The company hasn't had a truly memorable Spartacus since Irek Mukhamedov threw off his shackles and flew.

Now it has. Cuban Carlos Acosta has spent a month rehearsing with the company to take on this role, an epic test of stamina in so many ways. He has performed in Moscow; now he brings his interpretation to London. And he triumphs.

The part is built on a series of stage-splitting jumps, designed by the choreographer Yuri Grigorovich to show off the athletic power of the traditional Bolshoi leading man.

His virile antics propel the story: a slaves' revolution is won with jetés that whir round the stage; he accepts power by bounding through the massed ranks of his supporters, pushing the sky with his twisting elevation; he encounters defeat in a last despairing sequence of abandoned leaps.

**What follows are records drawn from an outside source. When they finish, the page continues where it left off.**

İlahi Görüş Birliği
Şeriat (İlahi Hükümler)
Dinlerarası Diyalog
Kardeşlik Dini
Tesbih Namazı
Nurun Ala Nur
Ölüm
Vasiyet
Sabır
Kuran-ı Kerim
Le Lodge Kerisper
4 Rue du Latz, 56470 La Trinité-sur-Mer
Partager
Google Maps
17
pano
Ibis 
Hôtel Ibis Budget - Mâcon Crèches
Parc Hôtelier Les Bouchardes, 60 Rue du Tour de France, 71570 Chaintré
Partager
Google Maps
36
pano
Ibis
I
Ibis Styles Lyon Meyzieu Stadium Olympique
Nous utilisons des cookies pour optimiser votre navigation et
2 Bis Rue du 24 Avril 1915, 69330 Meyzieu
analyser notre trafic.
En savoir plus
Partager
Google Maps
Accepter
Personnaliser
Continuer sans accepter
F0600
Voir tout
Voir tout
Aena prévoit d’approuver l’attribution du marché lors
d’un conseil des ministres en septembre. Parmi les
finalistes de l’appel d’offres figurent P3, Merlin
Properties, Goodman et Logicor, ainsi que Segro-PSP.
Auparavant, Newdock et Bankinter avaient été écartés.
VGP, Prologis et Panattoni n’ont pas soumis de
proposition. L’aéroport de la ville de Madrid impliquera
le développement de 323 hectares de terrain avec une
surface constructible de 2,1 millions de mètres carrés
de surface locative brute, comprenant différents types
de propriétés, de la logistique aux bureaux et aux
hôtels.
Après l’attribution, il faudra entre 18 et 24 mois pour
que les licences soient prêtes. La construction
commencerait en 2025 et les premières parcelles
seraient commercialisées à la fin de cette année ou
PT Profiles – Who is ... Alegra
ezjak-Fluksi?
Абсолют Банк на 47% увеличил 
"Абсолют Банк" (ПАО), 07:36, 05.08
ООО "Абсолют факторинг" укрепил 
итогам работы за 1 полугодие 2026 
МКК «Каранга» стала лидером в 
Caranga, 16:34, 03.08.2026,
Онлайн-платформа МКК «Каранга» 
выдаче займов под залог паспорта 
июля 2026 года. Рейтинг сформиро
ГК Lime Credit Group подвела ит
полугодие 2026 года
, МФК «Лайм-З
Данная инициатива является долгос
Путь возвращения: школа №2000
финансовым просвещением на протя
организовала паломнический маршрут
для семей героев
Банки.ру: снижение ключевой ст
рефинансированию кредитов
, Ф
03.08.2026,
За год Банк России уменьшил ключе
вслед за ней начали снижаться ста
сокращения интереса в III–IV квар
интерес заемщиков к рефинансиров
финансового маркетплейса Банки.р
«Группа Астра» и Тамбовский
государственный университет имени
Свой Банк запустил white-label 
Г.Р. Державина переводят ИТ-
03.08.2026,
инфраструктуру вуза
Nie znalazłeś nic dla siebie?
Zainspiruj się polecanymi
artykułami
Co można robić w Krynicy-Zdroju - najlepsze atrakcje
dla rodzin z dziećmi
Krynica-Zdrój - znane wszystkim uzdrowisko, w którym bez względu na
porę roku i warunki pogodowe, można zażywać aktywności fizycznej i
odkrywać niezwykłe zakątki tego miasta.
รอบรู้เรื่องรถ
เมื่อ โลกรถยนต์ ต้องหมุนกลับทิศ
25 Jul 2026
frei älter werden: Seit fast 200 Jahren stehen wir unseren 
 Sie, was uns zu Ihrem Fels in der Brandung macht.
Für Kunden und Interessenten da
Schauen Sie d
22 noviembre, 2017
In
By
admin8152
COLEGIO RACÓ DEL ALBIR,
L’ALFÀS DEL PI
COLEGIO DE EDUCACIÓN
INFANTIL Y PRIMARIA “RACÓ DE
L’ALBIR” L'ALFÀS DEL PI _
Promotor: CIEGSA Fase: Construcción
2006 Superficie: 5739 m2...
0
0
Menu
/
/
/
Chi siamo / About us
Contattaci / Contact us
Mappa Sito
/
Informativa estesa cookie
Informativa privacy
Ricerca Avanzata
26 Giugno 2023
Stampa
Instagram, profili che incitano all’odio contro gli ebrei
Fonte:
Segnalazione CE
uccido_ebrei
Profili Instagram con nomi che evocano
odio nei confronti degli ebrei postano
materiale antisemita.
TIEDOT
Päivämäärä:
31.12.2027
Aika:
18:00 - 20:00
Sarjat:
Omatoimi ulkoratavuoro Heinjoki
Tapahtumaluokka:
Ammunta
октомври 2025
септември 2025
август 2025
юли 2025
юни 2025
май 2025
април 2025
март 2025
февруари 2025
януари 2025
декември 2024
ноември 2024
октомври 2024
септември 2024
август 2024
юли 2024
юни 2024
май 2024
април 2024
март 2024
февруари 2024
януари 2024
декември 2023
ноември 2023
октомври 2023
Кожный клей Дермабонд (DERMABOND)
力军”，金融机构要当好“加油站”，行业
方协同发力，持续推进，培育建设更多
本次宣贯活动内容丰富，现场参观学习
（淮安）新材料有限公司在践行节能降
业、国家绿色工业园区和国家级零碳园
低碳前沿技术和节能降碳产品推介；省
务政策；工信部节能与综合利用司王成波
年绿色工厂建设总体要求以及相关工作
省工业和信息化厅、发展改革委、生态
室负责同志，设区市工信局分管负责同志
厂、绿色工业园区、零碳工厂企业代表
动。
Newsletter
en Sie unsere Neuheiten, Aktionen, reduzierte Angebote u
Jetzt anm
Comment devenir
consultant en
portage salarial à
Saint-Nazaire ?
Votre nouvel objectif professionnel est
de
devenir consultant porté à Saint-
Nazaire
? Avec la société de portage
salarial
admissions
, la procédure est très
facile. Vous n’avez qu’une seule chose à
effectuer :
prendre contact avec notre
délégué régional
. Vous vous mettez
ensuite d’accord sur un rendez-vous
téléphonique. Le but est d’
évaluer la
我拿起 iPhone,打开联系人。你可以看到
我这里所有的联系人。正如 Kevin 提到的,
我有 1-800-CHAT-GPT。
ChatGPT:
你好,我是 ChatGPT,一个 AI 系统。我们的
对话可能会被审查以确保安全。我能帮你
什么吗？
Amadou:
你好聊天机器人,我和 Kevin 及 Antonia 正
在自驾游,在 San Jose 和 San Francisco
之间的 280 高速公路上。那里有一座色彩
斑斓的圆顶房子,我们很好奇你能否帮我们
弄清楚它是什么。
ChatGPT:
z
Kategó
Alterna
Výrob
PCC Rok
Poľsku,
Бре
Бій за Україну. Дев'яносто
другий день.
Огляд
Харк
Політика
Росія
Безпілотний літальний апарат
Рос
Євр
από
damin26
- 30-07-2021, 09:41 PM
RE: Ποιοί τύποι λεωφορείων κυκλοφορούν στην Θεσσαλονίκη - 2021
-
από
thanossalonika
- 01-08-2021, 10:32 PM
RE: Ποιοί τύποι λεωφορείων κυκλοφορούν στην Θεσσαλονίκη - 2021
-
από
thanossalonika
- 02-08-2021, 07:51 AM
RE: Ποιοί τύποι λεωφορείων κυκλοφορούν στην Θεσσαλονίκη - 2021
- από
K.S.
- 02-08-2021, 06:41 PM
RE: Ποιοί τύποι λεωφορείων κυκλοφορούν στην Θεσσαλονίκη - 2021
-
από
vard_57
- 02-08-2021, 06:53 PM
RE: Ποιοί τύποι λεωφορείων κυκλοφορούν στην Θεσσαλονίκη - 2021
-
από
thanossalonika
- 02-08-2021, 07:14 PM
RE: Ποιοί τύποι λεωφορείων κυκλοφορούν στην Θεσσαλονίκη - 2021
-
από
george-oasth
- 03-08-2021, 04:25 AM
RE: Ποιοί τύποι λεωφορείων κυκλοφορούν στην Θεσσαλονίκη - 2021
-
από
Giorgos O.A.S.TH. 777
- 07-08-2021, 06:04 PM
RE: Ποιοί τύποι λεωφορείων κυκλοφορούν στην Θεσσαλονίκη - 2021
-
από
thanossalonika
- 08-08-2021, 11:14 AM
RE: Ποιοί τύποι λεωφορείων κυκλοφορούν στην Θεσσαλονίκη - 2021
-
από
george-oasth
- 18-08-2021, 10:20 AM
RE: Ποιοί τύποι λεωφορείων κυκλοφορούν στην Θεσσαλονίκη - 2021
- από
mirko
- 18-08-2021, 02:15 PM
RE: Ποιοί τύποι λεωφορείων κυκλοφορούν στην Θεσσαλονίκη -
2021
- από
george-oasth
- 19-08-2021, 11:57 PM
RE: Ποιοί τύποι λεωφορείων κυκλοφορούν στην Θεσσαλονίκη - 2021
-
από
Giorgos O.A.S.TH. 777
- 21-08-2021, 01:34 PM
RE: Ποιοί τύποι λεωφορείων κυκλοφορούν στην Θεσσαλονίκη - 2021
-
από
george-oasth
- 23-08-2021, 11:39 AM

In between, there are endless pirouettes and a lot of rousing running around - all of which Acosta carries off with skill and abandon. Arguably he might have jumped an inch higher and spun a fraction faster five years ago, but then he wouldn't have brought to the part such extraordinary drama.

Acosta's unique skill, as his career has developed, is his ability to communicate. He comes so close to the footlights, you feel he wants to break their bounds and bring the audience on to the stage.

And he is so expressive you believe he is speaking. When he enfolds his beloved Phrygia (Anna Antonicheva) in his tender arms, you can hear the words of love he is murmuring; when he attempts to quell an uprising in his own ranks, you know the admonitions he is using.

It is an extraordinary gift, and it creates a deep emotion and passion that help the ballet along.

Spartacus was made in 1968, three years after MacMillan had unveiled the psychological realism of Romeo and Juliet. Grigorovich took a different path, structuring the piece as a series of striking tableaux, linked by "monologues", solos that express character rather than thought.

Acosta's achievement is to play a Grigorovich hero like a MacMillan one.

On Monday night, only Maria Allash as a flashingly seductive Aegina, disdain dripping from her elegant wrists, ambition stamped over her face, came anywhere near to matching his dramatic realism.

Alexander Volchkov plays the evil Roman general Crassus as a self-dramatising hysteric; it is a pantomime performance, but effective. Antonicheva emotes hard but lacks fluency as Phrygia.

Around them, Khachaturian's score, vividly played by the Bolshoi Orchestra under Pavel Sorokin, swirls dramatically and Grigorovich's stage pictures unfold with vigorous glamour. It's all a bit Cecil B DeMille, but utterly engrossing.